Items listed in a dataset
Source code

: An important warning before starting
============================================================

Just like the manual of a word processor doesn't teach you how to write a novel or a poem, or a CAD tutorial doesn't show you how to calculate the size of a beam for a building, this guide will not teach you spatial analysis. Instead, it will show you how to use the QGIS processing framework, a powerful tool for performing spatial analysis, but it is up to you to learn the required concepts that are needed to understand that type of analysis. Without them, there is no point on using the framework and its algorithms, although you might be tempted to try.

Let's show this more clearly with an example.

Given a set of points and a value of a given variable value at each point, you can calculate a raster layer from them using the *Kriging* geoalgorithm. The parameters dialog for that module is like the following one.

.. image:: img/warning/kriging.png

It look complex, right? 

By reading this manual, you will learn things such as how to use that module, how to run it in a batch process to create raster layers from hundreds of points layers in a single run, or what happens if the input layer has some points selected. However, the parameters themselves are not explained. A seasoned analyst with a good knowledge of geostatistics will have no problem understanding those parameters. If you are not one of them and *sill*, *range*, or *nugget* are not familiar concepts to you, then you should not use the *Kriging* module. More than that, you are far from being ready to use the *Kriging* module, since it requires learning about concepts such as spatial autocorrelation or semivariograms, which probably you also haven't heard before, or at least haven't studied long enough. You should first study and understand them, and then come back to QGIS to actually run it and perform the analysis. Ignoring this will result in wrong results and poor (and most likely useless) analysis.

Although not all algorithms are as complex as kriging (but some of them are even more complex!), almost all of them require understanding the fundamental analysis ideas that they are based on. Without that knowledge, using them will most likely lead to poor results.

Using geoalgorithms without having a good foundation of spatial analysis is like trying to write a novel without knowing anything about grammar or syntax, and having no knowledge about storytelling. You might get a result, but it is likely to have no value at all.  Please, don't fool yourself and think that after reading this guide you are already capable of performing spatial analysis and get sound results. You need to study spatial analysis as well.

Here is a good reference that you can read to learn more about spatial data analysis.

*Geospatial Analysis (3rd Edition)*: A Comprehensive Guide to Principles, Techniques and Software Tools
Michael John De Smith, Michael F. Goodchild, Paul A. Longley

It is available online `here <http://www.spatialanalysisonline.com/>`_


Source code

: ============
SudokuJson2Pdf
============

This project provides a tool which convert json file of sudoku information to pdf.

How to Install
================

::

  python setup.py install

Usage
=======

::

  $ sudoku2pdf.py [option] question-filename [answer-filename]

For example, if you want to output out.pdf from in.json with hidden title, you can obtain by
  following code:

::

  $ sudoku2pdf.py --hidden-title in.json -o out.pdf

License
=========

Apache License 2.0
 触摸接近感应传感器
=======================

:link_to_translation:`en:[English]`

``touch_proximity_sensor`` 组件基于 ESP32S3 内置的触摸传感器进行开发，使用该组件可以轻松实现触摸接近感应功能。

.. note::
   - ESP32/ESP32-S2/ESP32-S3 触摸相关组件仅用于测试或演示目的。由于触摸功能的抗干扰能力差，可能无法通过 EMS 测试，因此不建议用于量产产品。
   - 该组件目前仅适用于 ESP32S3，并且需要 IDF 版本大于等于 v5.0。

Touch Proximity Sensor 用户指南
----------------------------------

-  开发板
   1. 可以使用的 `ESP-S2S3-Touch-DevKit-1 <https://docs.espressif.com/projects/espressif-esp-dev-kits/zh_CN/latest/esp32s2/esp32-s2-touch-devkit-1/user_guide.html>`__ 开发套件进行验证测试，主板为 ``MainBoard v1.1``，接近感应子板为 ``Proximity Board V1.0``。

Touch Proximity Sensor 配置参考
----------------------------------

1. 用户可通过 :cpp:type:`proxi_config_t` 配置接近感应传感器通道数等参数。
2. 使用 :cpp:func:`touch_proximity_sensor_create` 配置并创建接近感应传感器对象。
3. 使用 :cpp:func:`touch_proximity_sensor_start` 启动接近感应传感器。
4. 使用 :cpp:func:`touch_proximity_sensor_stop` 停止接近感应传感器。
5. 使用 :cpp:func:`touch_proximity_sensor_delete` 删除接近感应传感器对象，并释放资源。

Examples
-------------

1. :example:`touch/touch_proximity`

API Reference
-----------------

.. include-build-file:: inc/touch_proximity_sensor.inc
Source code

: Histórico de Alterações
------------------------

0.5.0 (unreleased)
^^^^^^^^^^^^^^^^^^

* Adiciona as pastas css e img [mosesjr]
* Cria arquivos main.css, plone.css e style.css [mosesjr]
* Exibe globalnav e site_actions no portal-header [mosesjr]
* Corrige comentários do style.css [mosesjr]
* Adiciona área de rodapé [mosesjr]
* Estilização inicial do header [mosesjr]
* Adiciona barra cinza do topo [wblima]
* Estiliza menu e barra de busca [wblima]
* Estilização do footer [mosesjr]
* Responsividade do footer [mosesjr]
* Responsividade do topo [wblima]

- _Task directions_
Go through the data above from its first line and copy each line exactly, stopping once the line with "Let's show this more clearly with an example." has been copied.

- _Your response_
Source code

: An important warning before starting
============================================================

Just like the manual of a word processor doesn't teach you how to write a novel or a poem, or a CAD tutorial doesn't show you how to calculate the size of a beam for a building, this guide will not teach you spatial analysis. Instead, it will show you how to use the QGIS processing framework, a powerful tool for performing spatial analysis, but it is up to you to learn the required concepts that are needed to understand that type of analysis. Without them, there is no point on using the framework and its algorithms, although you might be tempted to try.

Let's show this more clearly with an example.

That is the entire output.